The Court agrees with the Jay Franco Parties and Spiral Toys that the allegations against them do not show any connection between them and Pollak to support a claim for unjust enrichment. Based on her allegations and the fact that this is Pollak's second attempt at stating this claim, the Court finds that amendment would be futile.
"To be jointly and severally liable under NRS § 41.141(5)(d)'s concert of action exception, the defendants must have agreed to engage in conduct that is inherently dangerous or poses a substantial risk of harm to others. GES, Inc. v. Corbitt, 21 P.3d 11, 15 (Nev. 2001). Thus, this requirement is met when the defendants agree to engage in an inherently dangerous activity, with a known risk of harm, that could lead to the commission of a tort. Id. (citing Walls v. Jacob North Printing Co., Inc., 618 N.W.2d 282, 285 (Iowa 2000)). Pollak's allegations involved an alleged theft of an idea, which is not an inherently dangerous activity. Pollak fails to state a claim and leave to amend will be denied as amendment would be futile.
The Court notes that the parties made several arguments and cited to several cases not discussed above. The Court has reviewed these arguments and cases and determines that they do not warrant discussion as they do not affect the outcome of Pollak's Motion to Amend.
It is therefore ordered that Third-Party Defendants' motions to dismiss (ECF Nos. 108, 111, 163) are denied as moot.
It is further ordered that Pollak's motion to amend (ECF No. 143) is denied.
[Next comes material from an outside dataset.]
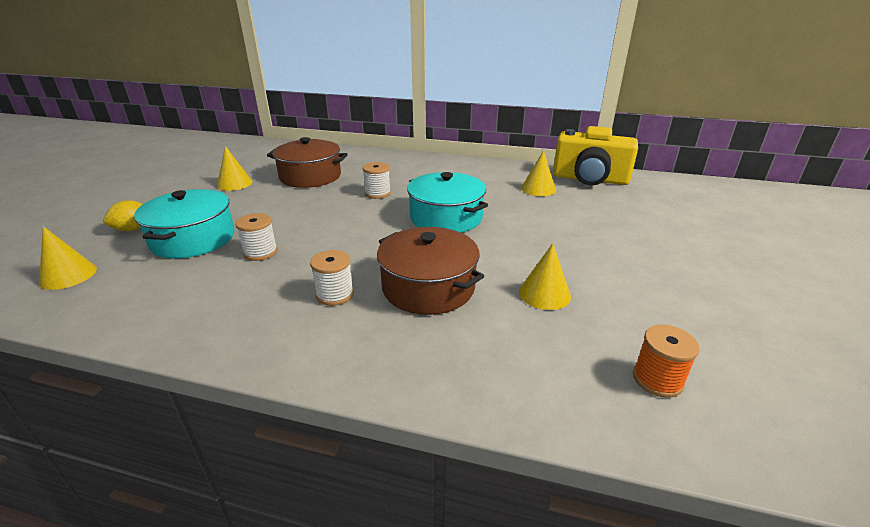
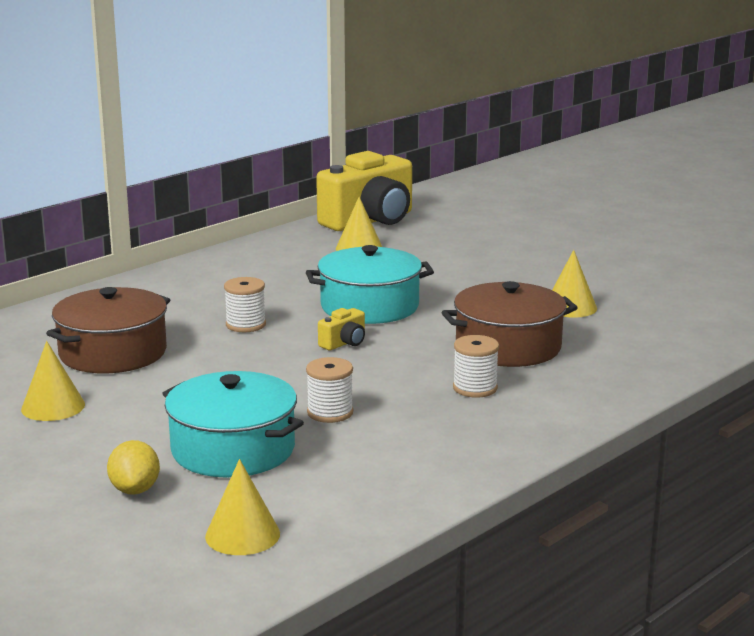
camera: 60 degrees left, 10 degrees down
(377, 226) = (344, 343): none -> yellow camera
(657, 379) = (707, 307): orange spool -> none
The Court grants leave to amend the third-party complaint to assert two claims for unjust enrichment and fraud against Harrington to the extent Pollak is able to address the deficiencies identified in this Order.
It is further ordered that the claims against Third-Party Defendants, other than Harrington, are dismissed. The Clerk is directed to enter judgment in favor of the following Third-Party Defendants: Jay Franco & Sons, Inc., Jay At Play International, Ltd., Echo Factory, Inc., Hutton Miller, LLC, Digital Target Marketing, LLC, Spiral Toys LLC and Mark Meyers.